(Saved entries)
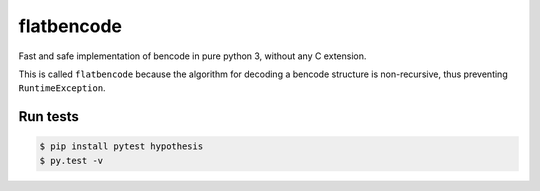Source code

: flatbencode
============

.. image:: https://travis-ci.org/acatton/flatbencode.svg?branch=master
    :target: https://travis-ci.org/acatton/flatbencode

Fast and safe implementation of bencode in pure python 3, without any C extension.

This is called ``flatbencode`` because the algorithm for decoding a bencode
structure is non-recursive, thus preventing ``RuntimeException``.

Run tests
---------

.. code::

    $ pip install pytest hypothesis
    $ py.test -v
...
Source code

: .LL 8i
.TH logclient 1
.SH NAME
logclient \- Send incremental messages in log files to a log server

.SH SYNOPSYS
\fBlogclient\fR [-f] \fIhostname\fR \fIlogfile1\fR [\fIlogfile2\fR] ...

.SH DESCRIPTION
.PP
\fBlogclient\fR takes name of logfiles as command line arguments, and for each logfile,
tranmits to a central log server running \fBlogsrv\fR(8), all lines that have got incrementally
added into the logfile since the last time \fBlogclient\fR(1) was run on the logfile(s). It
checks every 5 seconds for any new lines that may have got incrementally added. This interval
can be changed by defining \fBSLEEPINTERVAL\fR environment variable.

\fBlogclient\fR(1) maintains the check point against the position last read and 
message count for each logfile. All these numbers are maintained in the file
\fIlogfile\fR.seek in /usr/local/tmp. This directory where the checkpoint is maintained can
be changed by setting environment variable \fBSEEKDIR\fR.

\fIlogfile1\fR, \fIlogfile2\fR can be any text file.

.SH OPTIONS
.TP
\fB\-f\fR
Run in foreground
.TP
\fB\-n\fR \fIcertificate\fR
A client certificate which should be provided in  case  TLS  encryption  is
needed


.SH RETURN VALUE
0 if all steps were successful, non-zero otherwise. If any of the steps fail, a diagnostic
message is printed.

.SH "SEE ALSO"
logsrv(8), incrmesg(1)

* Problem description: Each line of the entries where the string "variable" occurs should be shown.

* Finished exercise:
can be changed by defining \fBSLEEPINTERVAL\fR environment variable.
be changed by setting environment variable \fBSEEKDIR\fR.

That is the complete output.